How far should shareholder corporate governance go? For those who answer “All the way!” I offer these reflections on how far that really is.
My thinking along this line was stimulated by a visit from George Roberts, billionaire cofounder and principal of Kohlberg, Kravis & Roberts, the leading and largest US firm specializing in controlling corporate investments variously known as leveraged buyouts, management buyouts, and private equity investments.
Mr. Roberts spent two hours discussing KK&R’s governance practices with my class on Fiduciary and Venture Investing atStanfordLawSchool. I have taught this course for five years now, examining with my students the law and practice applicable to pension trustees, corporate directors, and fund managers. George Roberts’ visit put into clear focus the things that a controlling shareholder actually does to exercise that control.
As ICGN members know, these activities include not only presence on the board of directors of shareholder representatives, whose influence is commensurate with the majority interest they represent, but also active participation in formulating corporate decisions. This goes beyond approval of decisions presented to the board, or even selection among options presented to the board.
KK&R representatives actively participate in formulating the corporate budgetary plan and authorizations in advance of each fiscal year, reviewing drafts of the plan, participating in planning meetings, and making appropriate suggestions for revision. They also participate actively in formulating the compensation plan of executives. This participation focuses on tying compensation to realistic, or even ambitious, performance goals, so that it is only genuinely good performance which is rewarded. KK&R believes that really good performance, and only really good performance, should be rewarded, and well rewarded indeed. They want the executives’ interest focused on the shareholders’ interests, so that both executives and shareholders prosper together. Of course, the rewards to the KK&R executives participating in this process parallel those of the executives and shareholders.
While KK&R’s practices are now institutionalized, so that they can be explained to the pension trustees and other institutional investors who provide KK&R’s bankroll for investments, any controlling shareholder alert to protecting its interests might do the same. Indeed, in corporate situations where there is a dominant shareholder, that shareholder would be expected to participate in the same way.
KK&R’s services, of course, do not come free. They receive substantial management and incentive fees for locating companies susceptible to a controlling investment at an advantageous price; negotiating, financing, and carrying through the transaction; then monitoring and guiding the development of the investment in the manner just discussed; and finally identifying and carrying out an exit strategy to realize the resulting profits.
These aggressive, proactive initiatives go far beyond even the most ambitious institutional corporate governance programs carried out in theUnited Statesor elsewhere. Lacking the staff, expertise, and perhaps the thick-skinned aggressiveness required to carry out such a program themselves, pension plans and other institutions in effect employ KK&R as an intermediary to do so.
Few institutions wish themselves to own a direct, controlling interest in any corporation, so the acquisition and sale of such an interest is well beyond the scope of their investment objectives. In that respect, they never expect to become competitors of KK&R.

═══

Directions>
1: Translate this sentence from the text on shareholder corporate governance into Spanish: "KK&R's services, of course, do not come free."
2: Answer these questions from the text on shareholder corporate governance:
(a) How long did George Roberts spend discussing KK&R's governance practices with the class?
(b) For how many years has the writer taught the course on Fiduciary and Venture Investing?
(c) What does KK&R receive in return for its services?
3: Write the next part of the text on shareholder corporate governance, starting after its final sentence.
The records have no connection to the text on shareholder corporate governance.

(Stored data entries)

═══

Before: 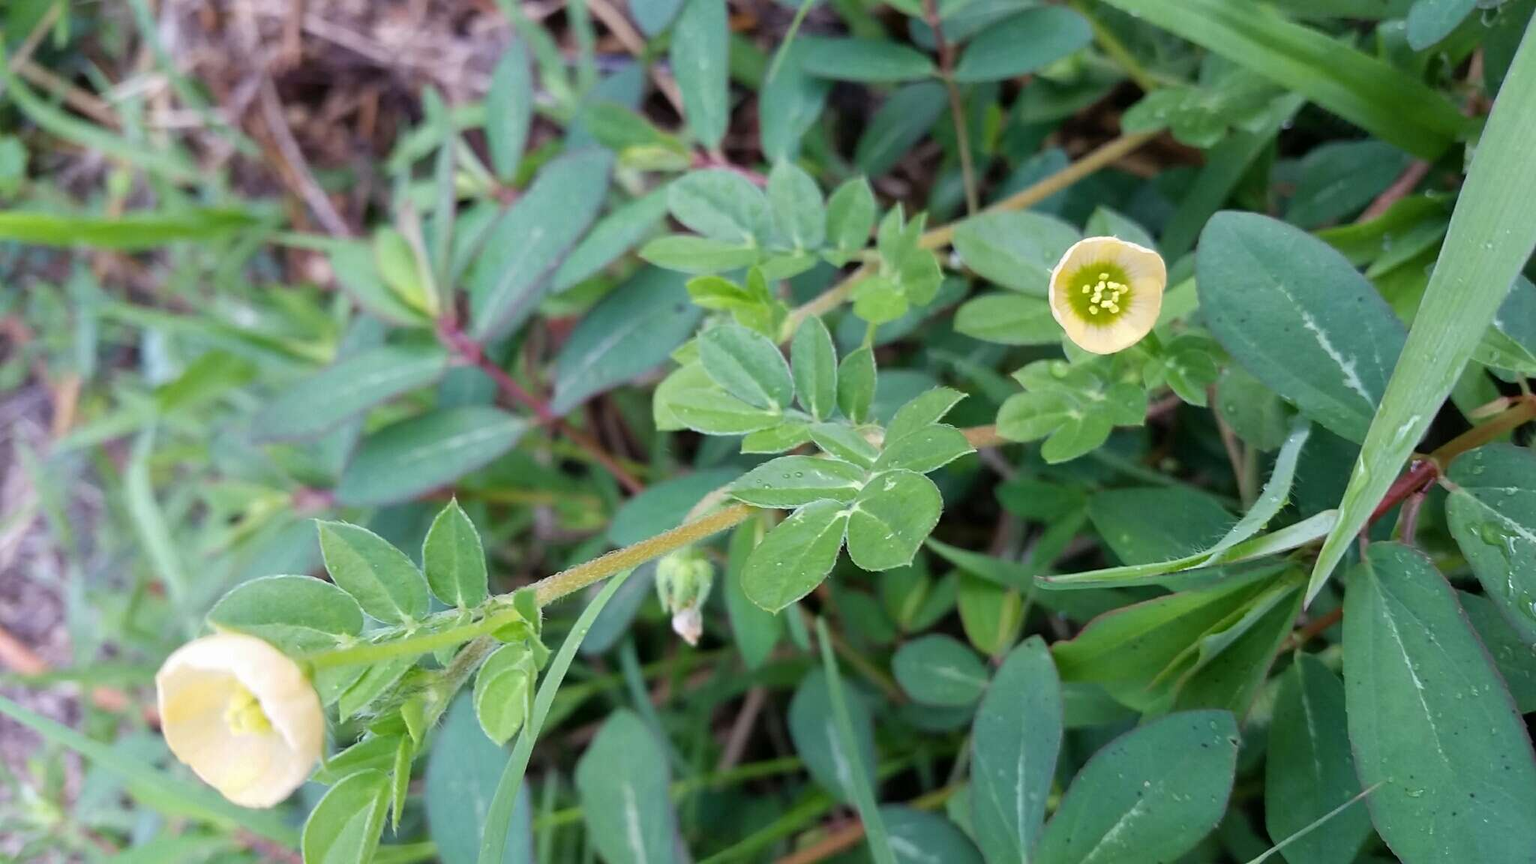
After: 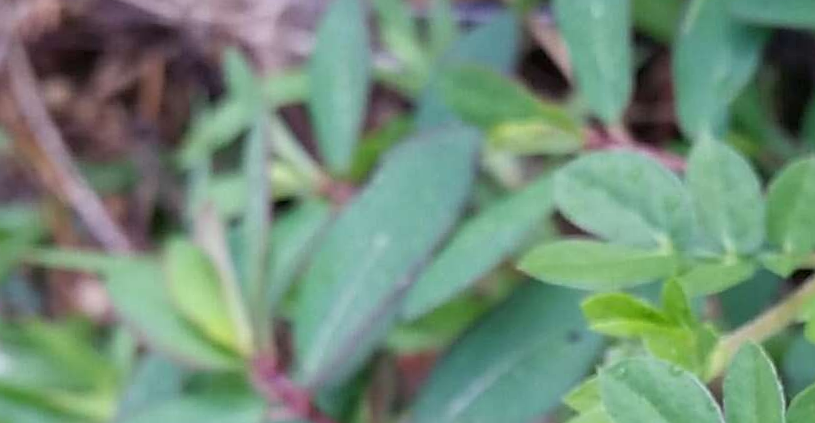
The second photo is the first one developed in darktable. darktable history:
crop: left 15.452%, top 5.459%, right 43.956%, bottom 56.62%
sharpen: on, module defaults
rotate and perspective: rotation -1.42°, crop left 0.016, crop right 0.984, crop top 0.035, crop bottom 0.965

═══

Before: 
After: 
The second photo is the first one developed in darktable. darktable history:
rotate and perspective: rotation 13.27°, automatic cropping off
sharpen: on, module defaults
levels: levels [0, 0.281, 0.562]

═══

Solved problems>
1: Los servicios de KK&R, por supuesto, no son gratuitos.

2:
(a) Two hours.
(b) Five years.
(c) Substantial management and incentive fees.

3:
However, as a group, pension and other institutional investors already hold controlling votes in many corporations. The question raised in my class as a result of George Roberts’ visit is the following: Why do institutional investors not, as a group, exercise their control as do other controlling shareholders such as KK&R, by exercising a strong influence over the design of corporate budgets and compensation plans?
I will not hazard an answer to that question in this article, but I will suggest that until they do, shareholder corporate governance will not have gone “all the way.”
Few pension funds or other institutional investors have staff who would be confident of adding value by direct participation in the fundamental corporate decision making. Such staff, however, can be hired internally, or retained externally.
The expense of retaining expert staff for this function would be considerable, and it would be difficult for any one pension fund or institution to justify the expense to its own owners, especially since all shareholders would presumably benefit from its efforts,. However, a group of shareholders might retain an organization to perform these tasks, sharing the expense. Or, to the extent all shareholders benefit, it might be treated as a legitimate business expense of the controlled corporation.
Leo Tolstoy’s comment that “the best fertilizer is the footprint of the owner” made the point that absentee owners can’t expect the best results. In a corporate setting, does this mean that institutional investor representatives should be taking as active a part in corporate budgeting processes as KK&R?
A very serious argument could be made, and indeed has been well made in an article by Richard Koppes and Maureen L. Reilly, that the fiduciary duty of pension trustees and other fiduciaries requires them to be more than passive investors, especially when they finesse even the decision whether to buy or sell, through participation in an index fund. As owners, pension trustees and other fiduciaries have a duty to oversee the corporations they own.
The elements of a realistic program by a corporate owner to exercise that control are well illustrated by the practices of KK&R in managing the corporations they control, practices which have been favorably described in an article in the Harvard Business Review.
This is what it means for institutional investors to go all the way in corporate governance. I leave it to the membership of ICGN to decide whether and when, if ever, they should or will go “all the way.”